SUPPLIED RECORDS below:

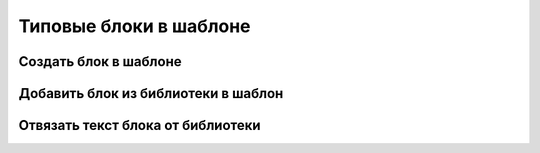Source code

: Типовые блоки в шаблоне
=======================

Создать блок в шаблоне
----------------------


Добавить блок из библиотеки в шаблон
--------------------------------------



Отвязать текст блока от библиотеки
----------------------------------
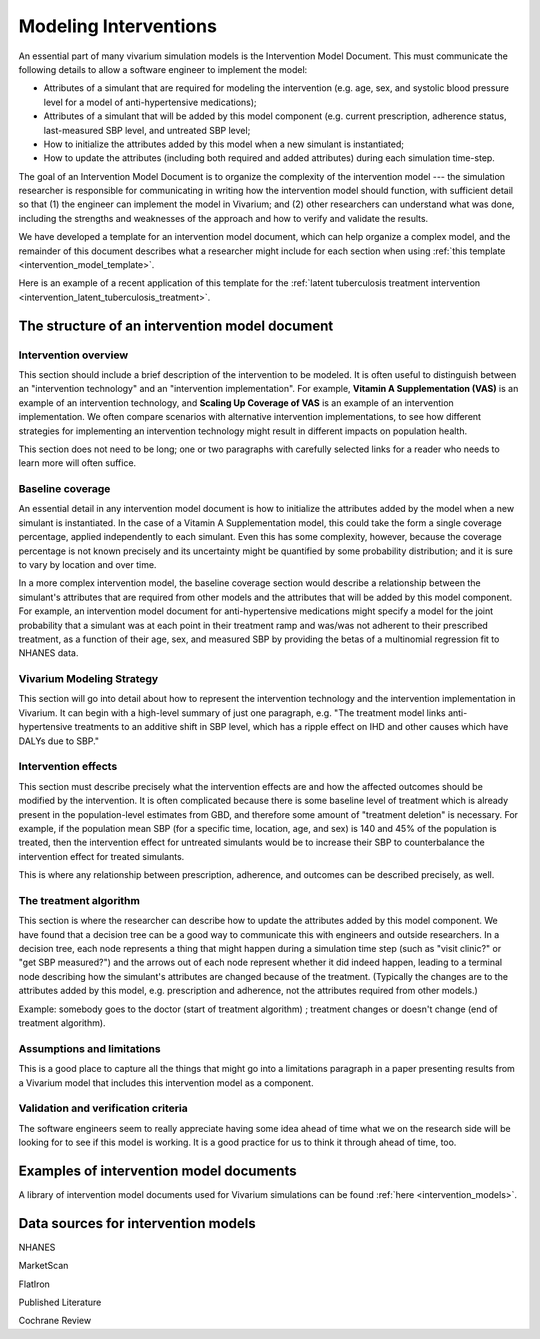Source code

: .. _models_intervention:

======================
Modeling Interventions
======================

An essential part of many vivarium simulation models is the
Intervention Model Document.  This must communicate the following
details to allow a software engineer to implement the model:

* Attributes of a simulant that are required for modeling the
  intervention (e.g. age, sex, and systolic blood pressure level for a
  model of anti-hypertensive medications);

* Attributes of a simulant that will be added by this model component
  (e.g. current prescription, adherence status, last-measured SBP
  level, and untreated SBP level;

* How to initialize the attributes added by this model when a new
  simulant is instantiated;

* How to update the attributes (including both required and added
  attributes) during each simulation time-step.


The goal of an Intervention Model Document is to organize the
complexity of the intervention model --- the simulation researcher is
responsible for communicating in writing how the intervention model
should function, with sufficient detail so that (1) the engineer can
implement the model in Vivarium; and (2) other researchers can
understand what was done, including the strengths and weaknesses of
the approach and how to verify and validate the results.

We have developed a template for an intervention model document, which
can help organize a complex model, and the remainder of this document
describes what a researcher might include for each section when using
:ref:`this template <intervention_model_template>`.

Here is an example of a recent application of this template for the :ref:`latent tuberculosis treatment intervention <intervention_latent_tuberculosis_treatment>`.


.. contents:



The structure of an intervention model document
-----------------------------------------------

Intervention overview
+++++++++++++++++++++

This section should include a brief description of the intervention to
be modeled.  It is often useful to distinguish between an
"intervention technology" and an "intervention implementation".  For
example, **Vitamin A Supplementation (VAS)** is an example of an
intervention technology, and **Scaling Up Coverage of VAS** is an example
of an intervention implementation.  We often compare scenarios with
alternative intervention implementations, to see how different
strategies for implementing an intervention technology might result in
different impacts on population health.

This section does not need to be long; one or two paragraphs with
carefully selected links for a reader who needs to learn more will
often suffice.

Baseline coverage
+++++++++++++++++

An essential detail in any intervention model document is how to
initialize the attributes added by the model when a new simulant is
instantiated.  In the case of a Vitamin A Supplementation model, this
could take the form a single coverage percentage, applied
independently to each simulant.  Even this has some complexity,
however, because the coverage percentage is not known precisely and its
uncertainty might be quantified by some probability distribution; and
it is sure to vary by location and over time.

In a more complex intervention model, the baseline coverage section
would describe a relationship between the simulant's attributes that
are required from other models and the attributes that will be added
by this model component.  For example, an intervention model document
for anti-hypertensive medications might specify a model for the joint
probability that a simulant was at each point in their treatment ramp
and was/was not adherent to their prescribed treatment, as a function
of their age, sex, and measured SBP by providing the betas of a
multinomial regression fit to NHANES data.

Vivarium Modeling Strategy
++++++++++++++++++++++++++

This section will go into detail about how to represent the intervention
technology and the intervention implementation in Vivarium.  It can
begin with a high-level summary of just one paragraph, e.g. "The
treatment model links anti-hypertensive treatments to an additive
shift in SBP level, which has a ripple effect on IHD and other causes
which have DALYs due to SBP."

Intervention effects
++++++++++++++++++++

This section must describe precisely what the intervention effects are
and how the affected outcomes should be modified by the
intervention. It is often complicated because there is some baseline
level of treatment which is already present in the population-level
estimates from GBD, and therefore some amount of "treatment deletion"
is necessary. For example, if the population mean SBP (for a specific
time, location, age, and sex) is 140 and 45% of the population is
treated, then the intervention effect for untreated simulants would be
to increase their SBP to counterbalance the intervention effect for
treated simulants.

This is where any relationship between prescription, adherence, and
outcomes can be described precisely, as well.


The treatment algorithm
+++++++++++++++++++++++

This section is where the researcher can describe how to update the
attributes added by this model component. We have found that a
decision tree can be a good way to communicate this with engineers and
outside researchers.  In a decision tree, each node represents a thing
that might happen during a simulation time step (such as "visit
clinic?" or "get SBP measured?") and the arrows out of each node
represent whether it did indeed happen, leading to a terminal node
describing how the simulant's attributes are changed because of the
treatment.  (Typically the changes are to the attributes added by this
model, e.g. prescription and adherence, not the attributes required
from other models.)

Example: somebody goes to the doctor (start of treatment algorithm) ;
treatment changes or doesn't change (end of treatment algorithm).

Assumptions and limitations
+++++++++++++++++++++++++++

This is a good place to capture all the things that might go into a
limitations paragraph in a paper presenting results from a Vivarium
model that includes this intervention model as a component.

Validation and verification criteria
++++++++++++++++++++++++++++++++++++

The software engineers seem to really appreciate having some idea
ahead of time what we on the research side will be looking for to see
if this model is working. It is a good practice for us to think it
through ahead of time, too.


Examples of intervention model documents
----------------------------------------

A library of intervention model documents used for Vivarium simulations can be found :ref:`here <intervention_models>`.


Data sources for intervention models
------------------------------------

NHANES

MarketScan

FlatIron

Published Literature

Cochrane Review
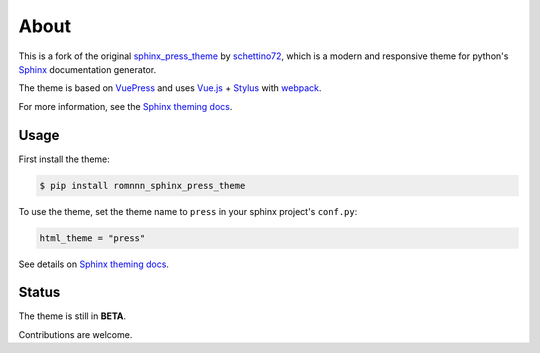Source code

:=====
About
=====

This is a fork of the original sphinx_press_theme_ by schettino72_,
which is a modern and responsive theme for python's Sphinx_ documentation generator.

.. _sphinx_press_theme: https://schettino72.github.io/sphinx_press_site/
.. _schettino72: https://github.com/schettino72
.. _Sphinx: http://www.sphinx-doc.org

The theme is based on VuePress_ and uses `Vue.js`_ + Stylus_ with webpack_.

.. _VuePress: https://vuepress.vuejs.org/
.. _Vue.js: https://vuejs.org/
.. _Stylus: http://stylus-lang.com/
.. _webpack: https://webpack.js.org/

For more information, see the `Sphinx theming docs`_.

.. _Sphinx theming docs: http://www.sphinx-doc.org/en/master/theming.html#using-a-theme

Usage
=====

First install the theme:

.. code-block:: console

   $ pip install romnnn_sphinx_press_theme


To use the theme, set the theme name to ``press`` in your sphinx project's ``conf.py``:

.. code-block:: python

   html_theme = "press"


See details on `Sphinx theming docs <http://www.sphinx-doc.org/en/master/theming.html#using-a-theme>`_.


Status
======

The theme is still in **BETA**.

Contributions are welcome.
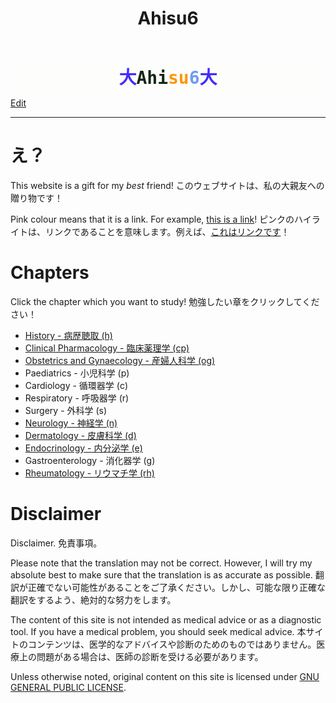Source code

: #+TITLE: Ahisu6
#+OPTIONS: toc:nil

#+BEGIN_EXPORT html
<div style="font-family: monospace; background-color: #FDFDFB; font-weight: bolder; font-size: 2em; text-align: center;">
<span style="color: #412bff;">大</span><span style="color: #152515;">Ahi</span><span style="color: #FF9600;">su</span><span style="color: #6c9cf6;">6</span><span style="color: #412bff;">大</span></div>

<!-- <div class="engt">Learn Medicine... but in the Japanese language!</div> -->
<!-- <div class="japt">医学を学ぶ... ただし、日本語で！</div> -->
#+END_EXPORT

[[https://github.com/ahisu6/ahisu6.github.io/edit/main/src/index.org][Edit]]

-----
#+BEGIN_EXPORT html
<!-- <div class="japt">私の目には、あなたはいつもこの花を思い出させてくれるでしょう。素敵な友人でいてくれてありがとう。</div> -->

<!-- <div style="text-align: center; font-size: 3em;"> -->
<!-- <a style="text-decoration: none;" href="https://drive.google.com/uc?export=view&amp;id=18Wk2AzGZsZXmVQ8IWdbY7-vkiYR5ae5o">花。<br>この絵は、花であるあなたを描いています。</a> -->
<!-- </div> -->
#+END_EXPORT

* え？
:PROPERTIES:
:CUSTOM_ID: eh
:END:
This website is a gift for my /best/ friend! @@html:<span class="ja">このウェブサイトは、私の大親友への贈り物です！</span>@@

Pink colour means that it is a link. For example, [[https://www.youtube.com/embed/aRCVKqBPsFU][this is a link]]! @@html:<span class="ja">ピンクのハイライトは、リンクであることを意味します。例えば、<a href="https://www.youtube.com/embed/aRCVKqBPsFU">これはリンクです</a>！</span>@@

* Chapters
:PROPERTIES:
:CUSTOM_ID: toc
:END:

Click the chapter which you want to study! @@html:<span class="ja">勉強したい章をクリックしてください！</span>@@
- [[file:./h/index.org][History - 病歴聴取 (h)]]
- [[file:./cp/index.org][Clinical Pharmacology - 臨床薬理学 (cp)]]
- [[file:./og/index.org][Obstetrics and Gynaecology - 産婦人科学 (og)]]
- Paediatrics - 小児科学 (p)
- Cardiology - 循環器学 (c)
- Respiratory - 呼吸器学 (r)
- Surgery - 外科学 (s)
- [[file:./n/index.org][Neurology - 神経学 (n)]]
- [[file:./d/index.org][Dermatology - 皮膚科学 (d)]]
- [[file:./e/index.org][Endocrinology - 内分泌学 (e)]]
- Gastroenterology - 消化器学 (g)
- [[file:./rh/index.org][Rheumatology - リウマチ学 (rh)]]

#+BEGIN_EXPORT html
<!-- * Sorting tables -->
<!-- :PROPERTIES: -->
<!-- :CUSTOM_ID: orgdcbac4b -->
<!-- :END: -->

<!-- In each chapter, you will find a table of topics. @@html:<span class="ja">各章には、トピックの表が掲載されています。</span>@@ -->

<!-- Click on the header of the column to sort it! Cool, right?! @@html:<span class="ja">列のヘッダーをクリックするとソートされます！すごいね！</span>@@ -->

<!-- Click on the "DATE POSTED" header, then the table will be sorted by date... @@html:<span class="ja">「DATE POSTED」ヘッダをクリックすると、日付順にソートされます。</span>@@ -->

<!-- Click on the "TITLE" header, then the table will be sorted by alphabetical order... @@html:<span class="ja">「TITLE」のヘッダーをクリックすると、テーブルがアルファベット順にソートされます。。。</span>@@ -->
#+END_EXPORT

* Disclaimer
:PROPERTIES:
:CUSTOM_ID: org1b89221
:END:

Disclaimer. @@html:<span class="ja">免責事項。</span>@@

Please note that the translation may not be correct. However, I will try my absolute best to make sure that the translation is as accurate as possible. @@html:<span class="ja">翻訳が正確でない可能性があることをご了承ください。しかし、可能な限り正確な翻訳をするよう、絶対的な努力をします。</span>@@

The content of this site is not intended as medical advice or as a diagnostic tool. If you have a medical problem, you should seek medical advice. @@html:<span class="ja">本サイトのコンテンツは、医学的なアドバイスや診断のためのものではありません。医療上の問題がある場合は、医師の診断を受ける必要があります。</span>@@

Unless otherwise noted, original content on this site is licensed under [[https://raw.githubusercontent.com/ahisu6/ahisu6.github.io/main/LICENSE][GNU GENERAL PUBLIC LICENSE]].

End of SUPPLIED RECORDS.

Give back the exact lines above, running from the one that has "attributes added by this model component." through the one that has "The theme is based", with nothing added and no pictures.

SOLUTION:
attributes added by this model component. We have found that a
decision tree can be a good way to communicate this with engineers and
outside researchers.  In a decision tree, each node represents a thing
that might happen during a simulation time step (such as "visit
clinic?" or "get SBP measured?") and the arrows out of each node
represent whether it did indeed happen, leading to a terminal node
describing how the simulant's attributes are changed because of the
treatment.  (Typically the changes are to the attributes added by this
model, e.g. prescription and adherence, not the attributes required
from other models.)

Example: somebody goes to the doctor (start of treatment algorithm) ;
treatment changes or doesn't change (end of treatment algorithm).

Assumptions and limitations
+++++++++++++++++++++++++++

This is a good place to capture all the things that might go into a
limitations paragraph in a paper presenting results from a Vivarium
model that includes this intervention model as a component.

Validation and verification criteria
++++++++++++++++++++++++++++++++++++

The software engineers seem to really appreciate having some idea
ahead of time what we on the research side will be looking for to see
if this model is working. It is a good practice for us to think it
through ahead of time, too.


Examples of intervention model documents
----------------------------------------

A library of intervention model documents used for Vivarium simulations can be found :ref:`here <intervention_models>`.


Data sources for intervention models
------------------------------------

NHANES

MarketScan

FlatIron

Published Literature

Cochrane Review
Source code

:=====
About
=====

This is a fork of the original sphinx_press_theme_ by schettino72_,
which is a modern and responsive theme for python's Sphinx_ documentation generator.

.. _sphinx_press_theme: https://schettino72.github.io/sphinx_press_site/
.. _schettino72: https://github.com/schettino72
.. _Sphinx: http://www.sphinx-doc.org

The theme is based on VuePress_ and uses `Vue.js`_ + Stylus_ with webpack_.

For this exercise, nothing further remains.